Even popular and successful DTC brands have experienced some disappointments of late. Razor start-up Harry’s hit a roadblock when its plans to be acquired by Edgewell Personal Care for $1.37B were blocked by the FTC. The FTC announced that it would block the deal due to concerns that the deal would remove a critical competitive rival in the shaving industry. The FTC’s move has been questioned by many both because of the seeming randomness of the decision (is Big Razor really the most pressing issue at hand) and because of what it says about the future of the M&A market for other upstart consumer brands. Popular beauty brand, Glossier announced that it was rethinking its makeup strategy as it pressed pause on ‘Play’, its highly anticipated range of statement color make-up. Play was Glossier’s first new brand since its 2014 launch and was meant to show how the brand could expand into new product lines. When the new brand failed to connect with consumers and generate revenue, Glossier decided to shut it down and reevaluate its approach to color cosmetics and makeup in general. It was a rare admission of defeat from a brand and it has been refreshing to see a brand with Glossier’s stature take accountability from the mistake and use the lessons to move forward with a different strategy.

 


 

Retailers Experiment with Different Store Concepts

Traditional and new retailers alike continue to experiment with the best ways to deploy a retail strategy.
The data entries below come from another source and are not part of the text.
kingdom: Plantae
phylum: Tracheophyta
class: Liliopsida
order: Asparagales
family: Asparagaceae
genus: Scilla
While Sephora announced plans to end the strategy around its service oriented small format Sephora Studios concept the brand announced plans to instead open 100 of its traditional stores focusing on local neighborhoods and community centers across North America. Similarly, after announcing its store rationalization plan in January, Macy’s announced the launch of a new flexible retail store concept with ‘Market by Macy’s’ in Texas. The new concept will feature two new exclusive brands and will host community-driven activities, such as cooking tutorials, crafting, and fitness classes. On the DTC side, furniture disruptor, Burrow, announced a new “retail roommates” concept for its stores. Its NYC flagship will act as a showroom and be shared with other DTC brands, such as paint retailer Clare and online plant seller The Sill.